Grande reinado no carnaval são-joanense
O Bloco do Barril, em São João Nepomuceno, já atraiu, em uma segunda-feira de carnaval, mais de 20 mil pessoas, vindas de além das fronteiras de Minas Gerais. Desde que começou, em 1973, quem organiza o bloco é a rainha eleita. No ano de 2020, Everson Rezende foi quem recebeu a faixa. Ele fala que, no palco mesmo, já começa a pensar como vai ser o desfile do ano seguinte. Talvez esse seja o maior tempo de um reinado no bloco. Ano que vem ele completa dois anos com a coroa e sem o bloco na rua.
Exatamente por ser tradicional, é praticamente impossível sua realização nessas condições. Só o Bloco do Barril movimenta, e muito, a cadeia produtiva local, tanto cultural quanto econômica. A não realização representa perda. Mas, como envolve uma série de pessoas, é, ao mesmo tempo, arriscado. “Muitas pessoas se reestruturaram na cidade nessa época, por causa do bloco. Não fazer abala e muito a cidade como um todo, mas é a melhor escolha”, opina Everson. Seja como for, tudo já está sendo pensado para 2023, ano em que o Bloco do Barril completa 50 anos.
Em Ubá, não vai ter Embocadura
Mesmo se houver carnaval em Ubá (que ainda segue sem definição), a Philarmônica Embocadura, que desfila pela cidade há quase 70 anos, não vai sair. A família de Cecé Defelippe foi uma das que fundou o bloco. À frente da Embocadura, ele fala que não faz sentido sair e “fingir que nada aconteceu”. Ele segue: “Nossa irreverência nos mais de 60 anos de desfiles seguidos por milhares e milhares de foliões é levado a sério e nos solidarizamos aos enlutados. Voltaremos firmes com nossos músicos quando entendermos que só felicidades e folia irão atrás de nós”.

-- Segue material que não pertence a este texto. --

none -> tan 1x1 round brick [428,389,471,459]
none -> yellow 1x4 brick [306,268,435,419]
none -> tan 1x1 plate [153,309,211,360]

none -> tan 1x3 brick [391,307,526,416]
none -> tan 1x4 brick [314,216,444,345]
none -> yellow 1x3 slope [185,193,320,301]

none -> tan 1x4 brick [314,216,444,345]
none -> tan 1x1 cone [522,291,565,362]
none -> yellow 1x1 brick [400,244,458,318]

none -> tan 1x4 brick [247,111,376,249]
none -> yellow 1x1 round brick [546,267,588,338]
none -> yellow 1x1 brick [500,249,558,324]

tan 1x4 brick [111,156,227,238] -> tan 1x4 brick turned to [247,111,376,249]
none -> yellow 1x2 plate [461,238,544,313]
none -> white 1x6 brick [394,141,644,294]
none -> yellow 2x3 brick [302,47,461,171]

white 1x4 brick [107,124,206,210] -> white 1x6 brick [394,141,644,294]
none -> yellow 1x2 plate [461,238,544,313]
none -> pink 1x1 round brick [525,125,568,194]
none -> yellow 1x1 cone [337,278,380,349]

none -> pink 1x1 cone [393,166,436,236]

Em Rio Novo, antes mesmo do anúncio oficial de que não haverá carnaval, a organização do Bloco do Zé Pereira já tinha planejado reunião com a Prefeitura para avisar que não iria desfilar. O bloco foi fundado em 1906 e desde 1910 ocupa as ruas da cidade com os bonecões reverenciando personalidades da cidade. Rodolfo Freitas é quem, atualmente, dirige o bloco que foi tombado como patrimônio cultural imaterial no município. Ele lembra que a perda econômica também é relevante. Zé Pereira sai pelas ruas de Rio Novo antes mesmo do carnaval e, durante os finais de semana de atração, recebe muitos foliões que, por isso, movimentam a economia da cidade. O medo é que a história do bloco caia no esquecimento da nova geração de rio-novenses. Um sentimento compartilhado por outros carnavalescos, que percebem que as festas nas cidades do interior já têm atraído mais famílias que jovens e, por isso, têm adquirido novas configurações. Como será? Alex informa: “É viver para ver mesmo”.